Šmite: “Light has fascinated me since I became a composer. Light, as a physical substance, philosophical idea, source of life, and symbol of hope and renewal, is a never-ending source of inspiration.” Šmite composed Light seeking light in response to five lines from William Shakespeare’s play Love’s Labour’s Lost. In Shakespeare’s play, these lines are expressed humorously. A person who looks too hard for the light of truth will only be blinded by it. Šmite believes that a humorous way of expressing wise things does not detract from the depth of the content: “in my composition, I tried to illuminate it through different layers of choral sound.” “More important than finding the light of truth is the process of seeking this light.

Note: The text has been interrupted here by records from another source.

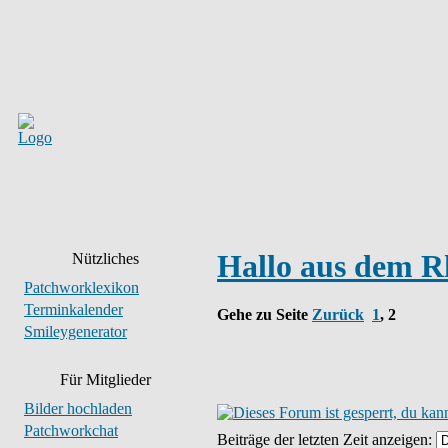
Hallo aus dem R
Nützliches
Patchworklexikon
Terminkalender
Gehe zu Seite
Zurück
1
,
2
Smileygenerator
Für Mitglieder
Bilder hochladen
Patchworkchat
Beiträge der letzten Zeit anzeigen: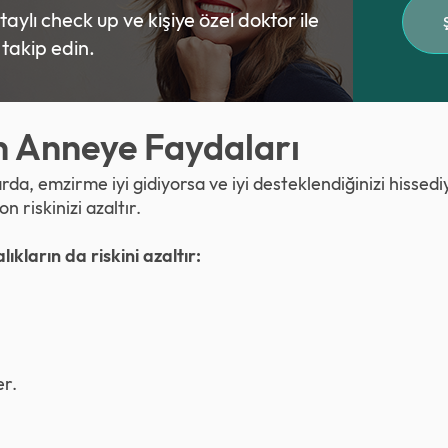
ylı check up ve kişiye özel doktor ile
ı takip edin.
 Anneye Faydaları
a, emzirme iyi gidiyorsa ve iyi desteklendiğinizi hissed
 riskinizi azaltır.
kların da riskini azaltır:
r.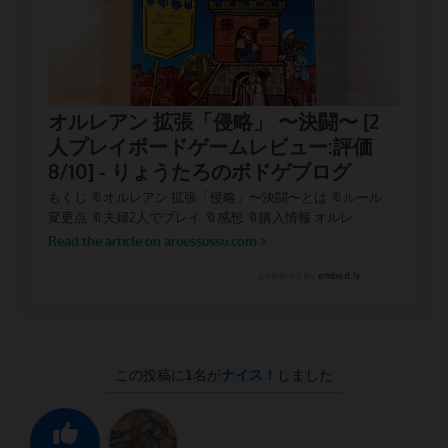
この投稿に
1
名が
ナイス！
しました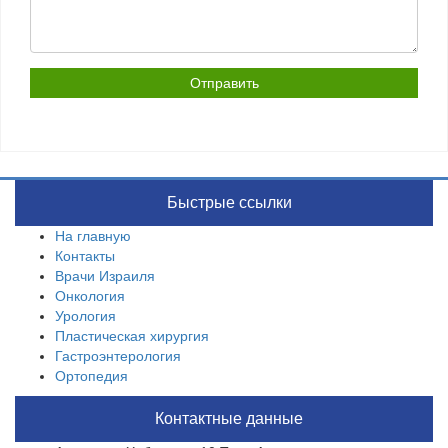
Быстрые ссылки
На главную
Контакты
Врачи Израиля
Онкология
Урология
Пластическая хирургия
Гастроэнтерология
Ортопедия
Контактные данные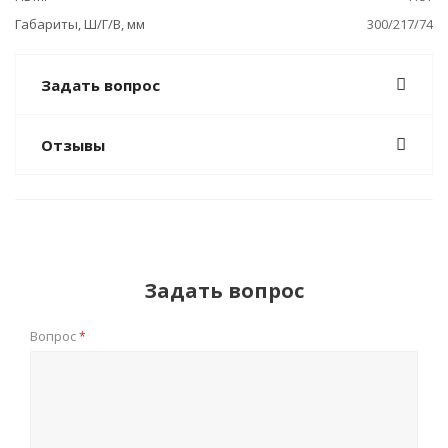
Габариты, Ш/Г/В, мм
300/217/74
Задать вопрос
Отзывы
Задать вопрос
Вопрос
*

It can be a lifelong journey in which you find light and at the same time lose it again or see it much further away-light seeking light,” agrees Šmite.

la femme lumineuse

Šmite’s Light seeking light can be experienced during concert series La femme lumineuse, from Sept. 19 to 29. Amid other works exploring the themes of light and darkness within this concert’s program, this piece, inspired by Shakespeare’s lines about the search for truth, explores the duality of light and shadow through a layered and rich choral sound.

This piece contrasts with the other works in the program, such as Karin Rehnqvist’s När natten skänker frid, which explores the simplicity and serenity of night, and Adrianna Kubica-Cypek’s L’hiver, which portrays winter with a hypnotic and somber beauty. Combined with Kaija Saariaho’s Nuits, adieux, Judith Bingham’s The Darkness is no Darkness, and the other works, Light seeking Light contributes to a thematically rich and visually and emotionally layered experience.

It offers a reflection on the search for light as a metaphor for the search for truth and insight, and highlights the diversity and depth of the program.